With ad hoc routing features, the PureEdge system automatically will forward a form to other users for their review and digital approval. Support for encrypted digital signatures eventually will be implemented to let users approve and exchange documents over the Internet without having to download, print and sign each form by hand.

“The customer base is really pushing hard to get it as soon as possible,” Watkins-Taylor says of the digital signature features.

The digital signature technology is in place, but the publishing office is waiting for the Air Force to settle on a digital signature standard and approve its implementation, she says. That should happen by spring.

The Air Force also is working to more tightly integrate the PureEdge software with its existing back-end systems.

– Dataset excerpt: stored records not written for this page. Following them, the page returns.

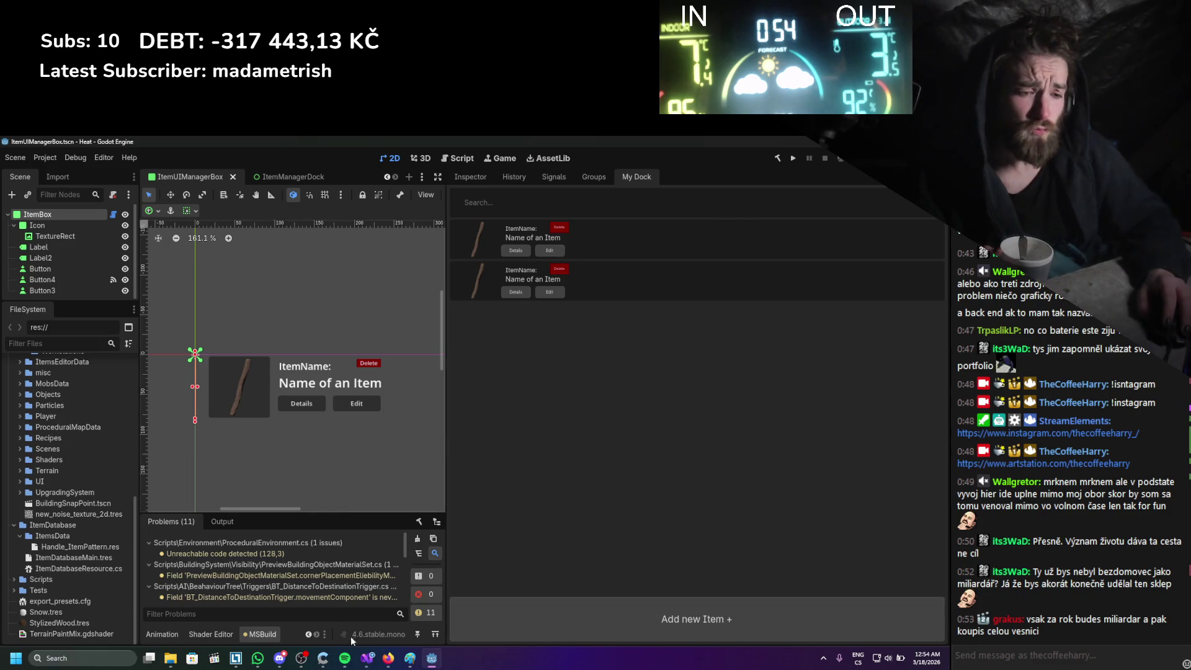
click(368, 658)
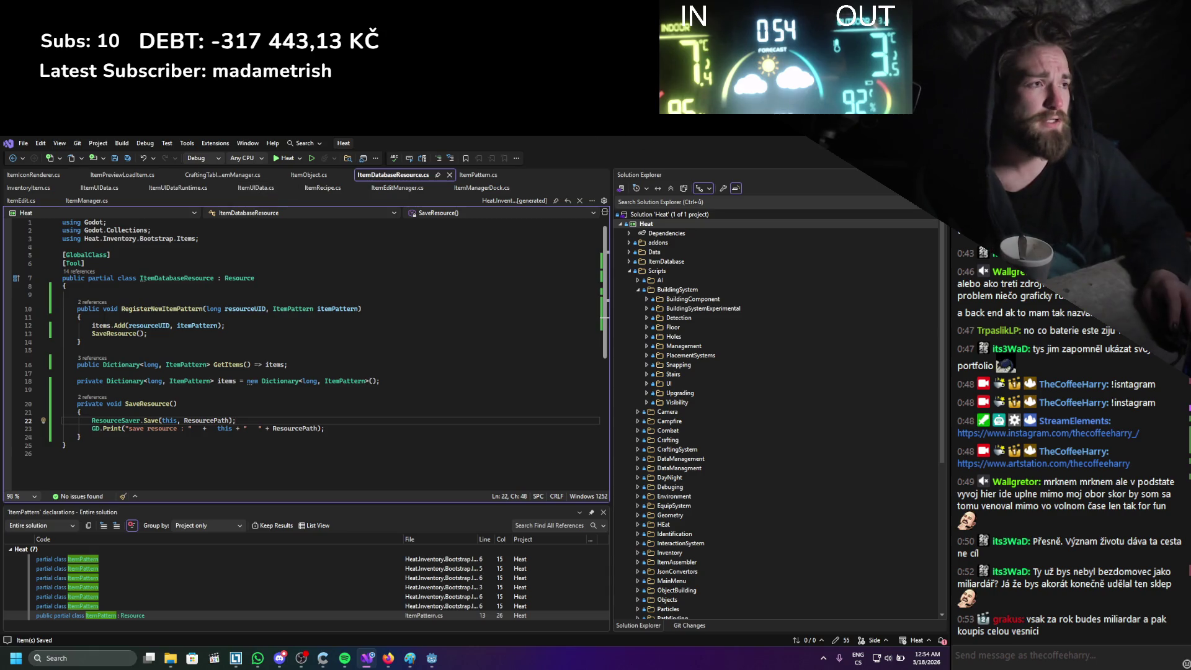
key(alt+Tab)
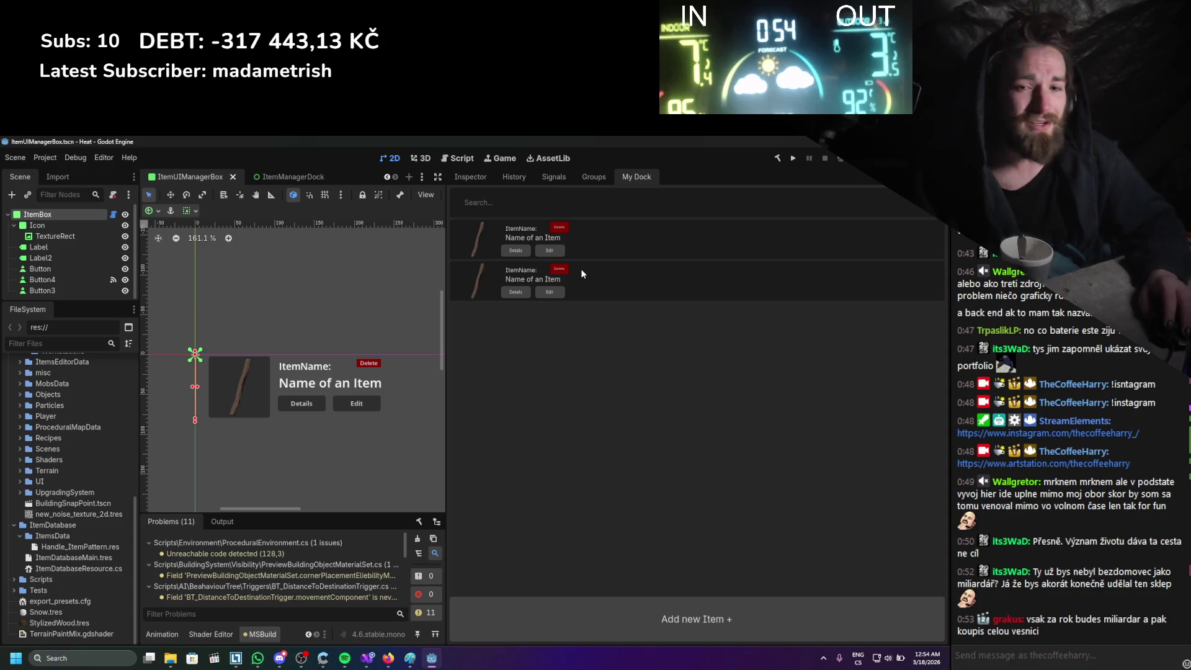
Look over the Input Map list in Project Settings, then close the window.
click(58, 158)
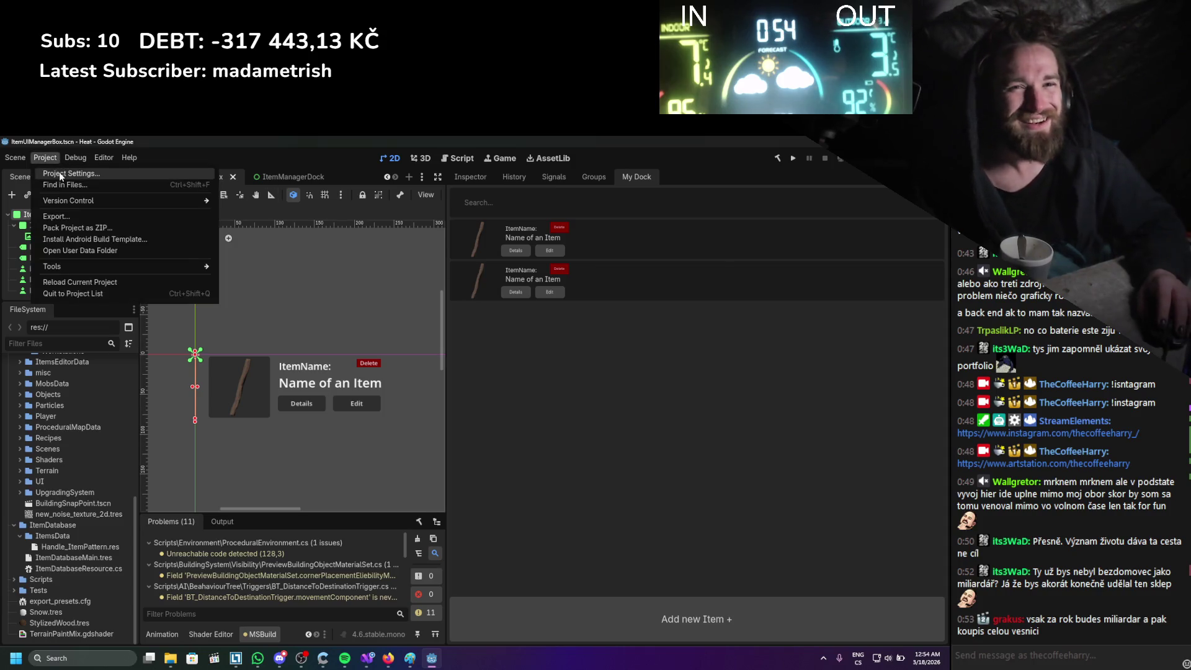
click(180, 175)
click(96, 188)
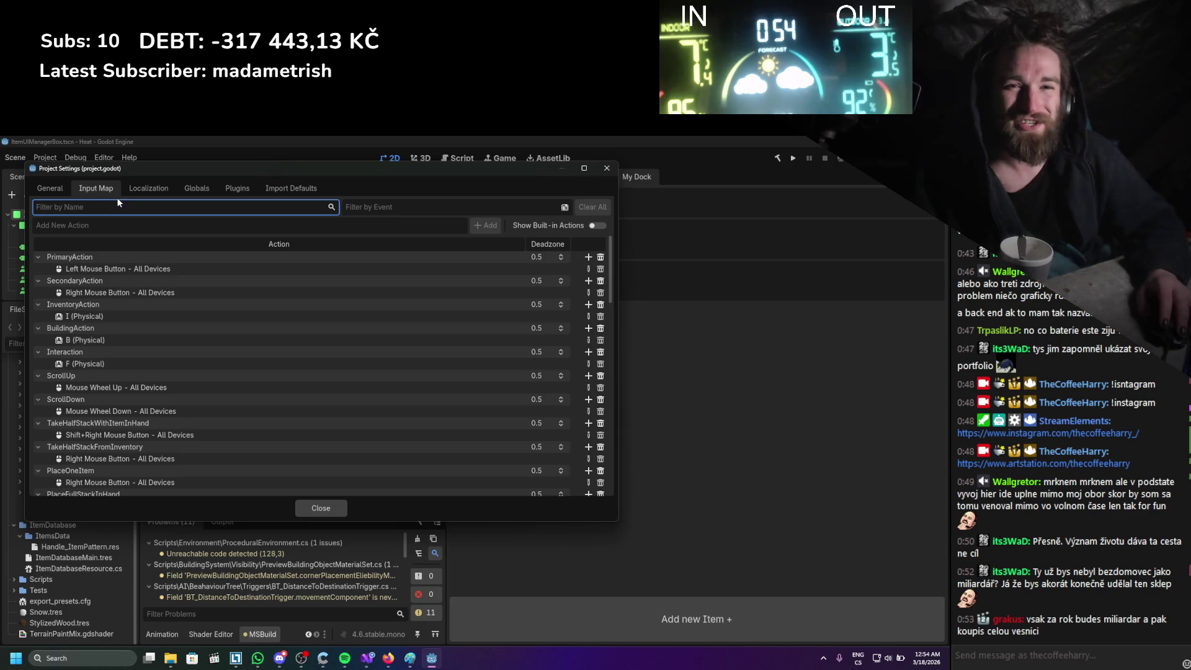
click(607, 168)
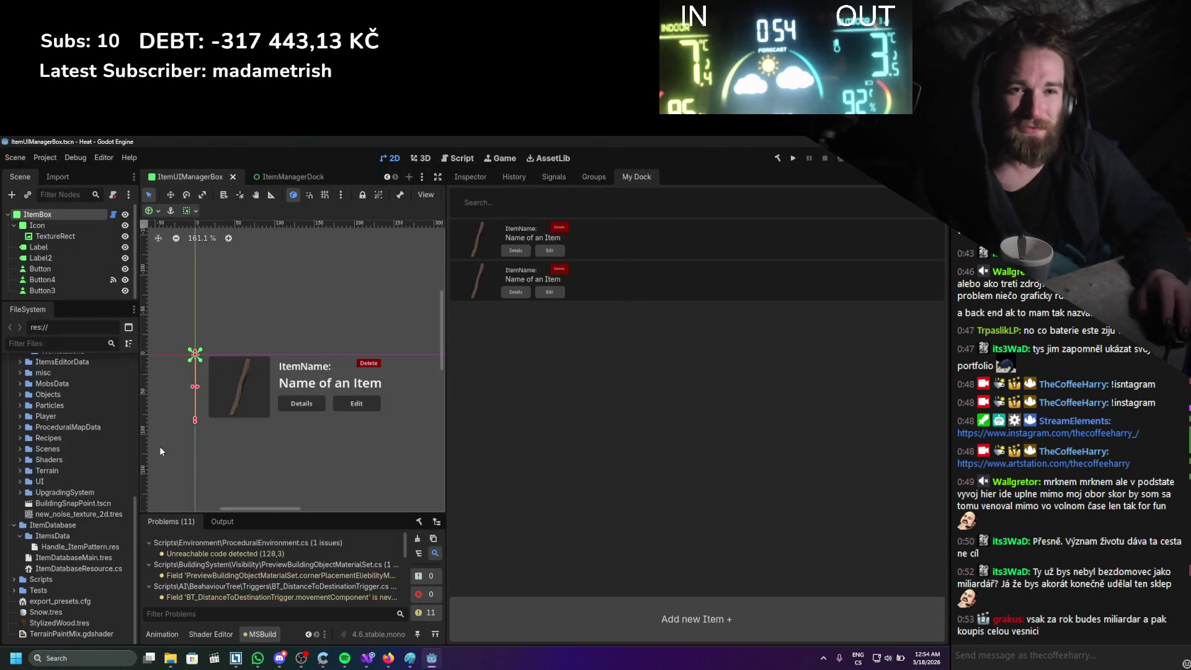
Close the ItemManagerDock and ItemUIManagerBox scene tabs, leaving ItemEditBox in front.
middle_click(271, 180)
middle_click(270, 180)
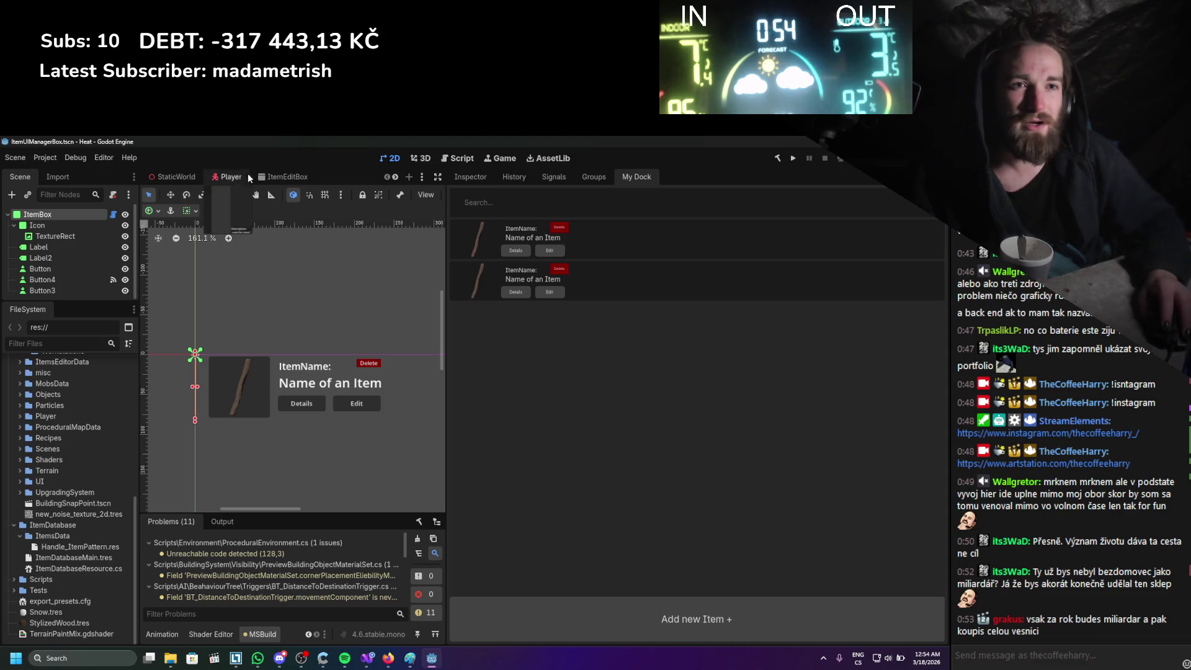
click(279, 175)
scroll(277, 177, down, 2)
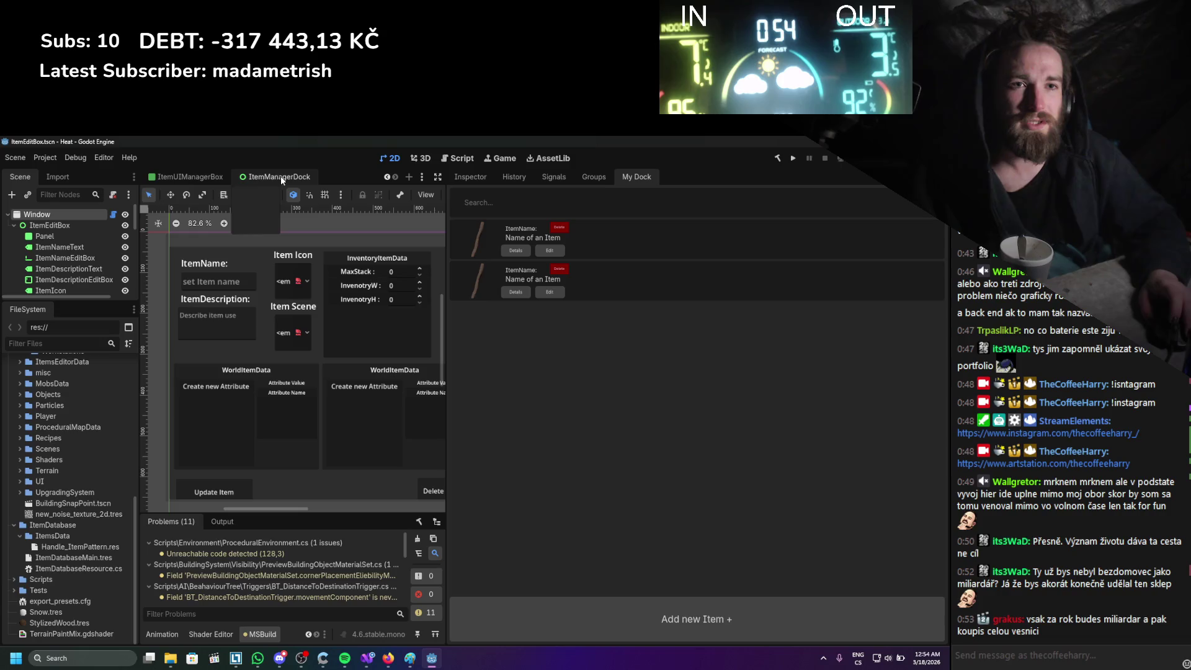
scroll(92, 438, up, 4)
scroll(183, 441, up, 5)
scroll(87, 466, up, 5)
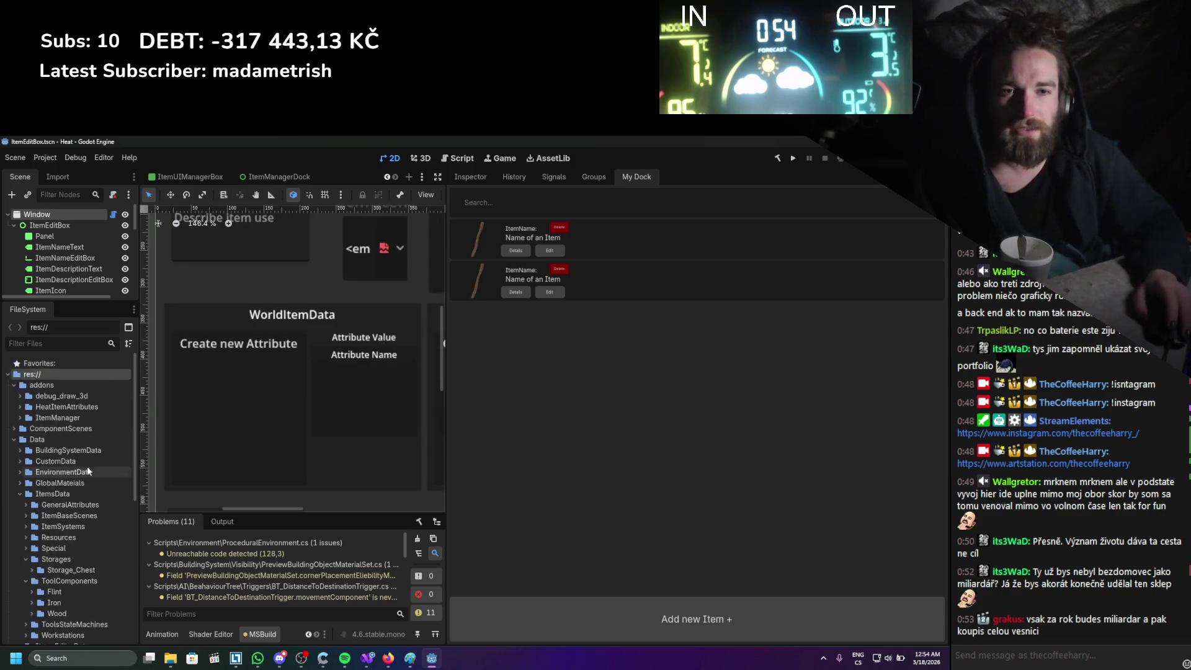
scroll(233, 427, down, 5)
Open ItemManagerDock.tscn from the ItemManager addon folder, widen the panels and select the ItemManager node.
click(17, 420)
scroll(63, 410, down, 3)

As integration is made tighter, a user will be able to select forms with prefilled data from specific Air Force databases rather than repeatedly fill in common information. For example, the system might prepopulate certain fields with data from personnel, medical or financial systems. For this to work, IBM Content Manager acts as middleware between the PureEdge software – which resides on servers in an Oklahoma City data center – and different legacy systems, swapping and synchronizing data between the different sources, Watkins-Taylor says.

The publishing office settled on PureEdge after conducting a series of pilot tests at 12 Air Force bases last spring and has started converting its existing forms to the new system. The team put the first PureEdge forms online in September, and by March up to 3,000 forms will be available online, Watkins-Taylor says.

Rather than simply converting all the forms it currently supports – 18,000 today, down from 20,000 not long ago – the publishing office is working with individual Air Force departments to re-engineer their data-collection processes and reduce the total number of forms required.

“I could see a reduction of another 25% or 30%” of total supported forms, Watkins-Taylor says.